September 4, 2015 – September 11, 2015

The summaries provided in this Weekly Recap do not necessarily represent the views of Squire Patton Boggs (US) LLP and should not be deemed to be endorsements of them. The Recap is intended to be a compilation of articles and events to encourage discussion within the conflict minerals communitasy and to keep our readers updated on the most recent developments.

NYT: Companies Struggle to Comply with Rules on Conflict Minerals

Lynnley Browning, in her article titled Companies Struggle to Comply with Rules on Conflict Minerals, highlights the challenges companies face in complying with the obligations of the conflict minerals rule.

In her article, Ms. Browning featured our very own Dynda Thomas, leader of the Squire Patton Boggs (US) LLP conflict minerals team. Dynda noted one of the specific challenges companies should consider when complying with the rule, particularly when drafting their public disclosure, stating “[companies] have to balance the risk of being a good corporate citizen with…getting sued by activist investors, consumers or nonprofits who unearth discrepancies.”

Government Finds “Most Companies Were Unable to Determine the Source of their Conflict Minerals”
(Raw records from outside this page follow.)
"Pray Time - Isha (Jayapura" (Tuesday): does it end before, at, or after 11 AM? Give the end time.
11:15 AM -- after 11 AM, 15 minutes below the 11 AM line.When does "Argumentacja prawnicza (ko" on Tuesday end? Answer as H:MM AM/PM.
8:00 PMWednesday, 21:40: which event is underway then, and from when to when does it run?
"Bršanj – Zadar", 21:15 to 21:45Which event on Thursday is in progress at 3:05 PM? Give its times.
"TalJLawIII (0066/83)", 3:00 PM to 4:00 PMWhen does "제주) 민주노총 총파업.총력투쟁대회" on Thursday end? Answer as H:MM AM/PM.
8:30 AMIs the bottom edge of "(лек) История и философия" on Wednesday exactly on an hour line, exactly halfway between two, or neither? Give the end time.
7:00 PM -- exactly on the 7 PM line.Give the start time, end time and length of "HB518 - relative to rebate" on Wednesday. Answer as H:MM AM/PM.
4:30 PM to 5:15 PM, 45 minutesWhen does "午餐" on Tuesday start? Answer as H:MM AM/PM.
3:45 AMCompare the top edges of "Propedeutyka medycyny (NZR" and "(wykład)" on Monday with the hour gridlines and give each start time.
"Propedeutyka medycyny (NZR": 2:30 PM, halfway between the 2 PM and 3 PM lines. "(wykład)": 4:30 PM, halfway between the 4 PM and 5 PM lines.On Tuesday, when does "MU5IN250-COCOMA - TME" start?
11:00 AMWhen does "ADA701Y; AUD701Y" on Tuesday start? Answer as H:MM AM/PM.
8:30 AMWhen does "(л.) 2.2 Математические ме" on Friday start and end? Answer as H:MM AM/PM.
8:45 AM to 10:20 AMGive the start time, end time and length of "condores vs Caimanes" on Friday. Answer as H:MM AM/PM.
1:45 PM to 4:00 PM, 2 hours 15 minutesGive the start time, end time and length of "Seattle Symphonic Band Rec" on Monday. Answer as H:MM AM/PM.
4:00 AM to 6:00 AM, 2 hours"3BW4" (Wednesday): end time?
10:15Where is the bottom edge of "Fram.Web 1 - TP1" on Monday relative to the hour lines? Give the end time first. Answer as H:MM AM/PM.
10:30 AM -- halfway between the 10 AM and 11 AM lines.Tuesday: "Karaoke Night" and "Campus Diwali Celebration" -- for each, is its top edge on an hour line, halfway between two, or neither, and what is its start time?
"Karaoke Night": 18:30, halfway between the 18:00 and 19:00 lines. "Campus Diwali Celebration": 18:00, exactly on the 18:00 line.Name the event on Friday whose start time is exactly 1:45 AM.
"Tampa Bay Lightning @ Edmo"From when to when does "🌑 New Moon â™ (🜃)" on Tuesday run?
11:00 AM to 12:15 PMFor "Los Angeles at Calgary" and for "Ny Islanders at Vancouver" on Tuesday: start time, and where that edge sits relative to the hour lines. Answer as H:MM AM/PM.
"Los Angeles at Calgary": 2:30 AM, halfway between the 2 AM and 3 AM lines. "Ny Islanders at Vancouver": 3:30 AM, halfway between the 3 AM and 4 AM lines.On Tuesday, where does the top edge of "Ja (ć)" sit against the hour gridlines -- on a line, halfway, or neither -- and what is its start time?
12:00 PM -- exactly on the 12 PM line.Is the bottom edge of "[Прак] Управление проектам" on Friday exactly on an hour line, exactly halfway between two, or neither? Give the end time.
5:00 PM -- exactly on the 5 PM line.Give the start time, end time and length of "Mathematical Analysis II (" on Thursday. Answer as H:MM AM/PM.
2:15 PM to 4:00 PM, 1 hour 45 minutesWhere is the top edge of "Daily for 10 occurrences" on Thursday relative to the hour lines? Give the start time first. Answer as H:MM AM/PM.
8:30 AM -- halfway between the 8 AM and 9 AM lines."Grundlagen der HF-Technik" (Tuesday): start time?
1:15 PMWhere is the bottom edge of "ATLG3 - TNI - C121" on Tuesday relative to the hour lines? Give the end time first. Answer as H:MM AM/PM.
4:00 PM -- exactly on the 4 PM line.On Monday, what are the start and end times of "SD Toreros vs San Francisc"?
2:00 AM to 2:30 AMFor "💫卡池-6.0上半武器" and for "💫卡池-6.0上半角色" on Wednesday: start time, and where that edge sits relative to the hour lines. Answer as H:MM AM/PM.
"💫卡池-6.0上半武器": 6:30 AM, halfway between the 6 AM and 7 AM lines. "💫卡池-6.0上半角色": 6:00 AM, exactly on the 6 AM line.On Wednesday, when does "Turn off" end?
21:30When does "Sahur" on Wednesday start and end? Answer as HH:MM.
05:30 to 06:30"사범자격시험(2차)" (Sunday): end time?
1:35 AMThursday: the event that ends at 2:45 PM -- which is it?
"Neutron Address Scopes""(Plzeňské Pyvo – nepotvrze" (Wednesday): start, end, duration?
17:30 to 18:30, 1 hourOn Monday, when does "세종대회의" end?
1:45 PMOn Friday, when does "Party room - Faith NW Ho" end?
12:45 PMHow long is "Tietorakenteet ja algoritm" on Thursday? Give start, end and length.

Last month, the U.S. Government Accountability Office (the “GAO”) published a report titled SEC Conflict Minerals Rule: Initial Disclosures Indicate Most Companies Were Unable to Determine the Source of Their Conflict Minerals and found that in the 2014 filings (related to the 2013 calendar year) 67% of the companies in its generalized sample “were unable to determine whether [conflict minerals] came from the DRC or adjoining countries (Covered Countries), and none could determine whether the minerals financed or benefited armed groups in those countries. According to the GAO, companies “cited difficulty obtaining necessary information from suppliers because of delays and other challenges in communication.”

Supply & Demand Chain Executive – Conflict Minerals: The Time Is Near

In his article titled Conflict Minerals: The Time Is Near, Barry Hochfelder of Supply & Demand Chain Executive reports on a whole host of aspects related to the conflict minerals rule including, consumer and activist watchdog groups activities, the European Union conflict minerals draft regulation, a primer on the conflict minerals rule and gaining visibility into one’s supply chain.

In regards to gaining visibility into one’s supply chain, Barry echoes what we have been saying all along: “[w]hile performing this due diligence, companies would be wise to keep their eyes open for other violations.”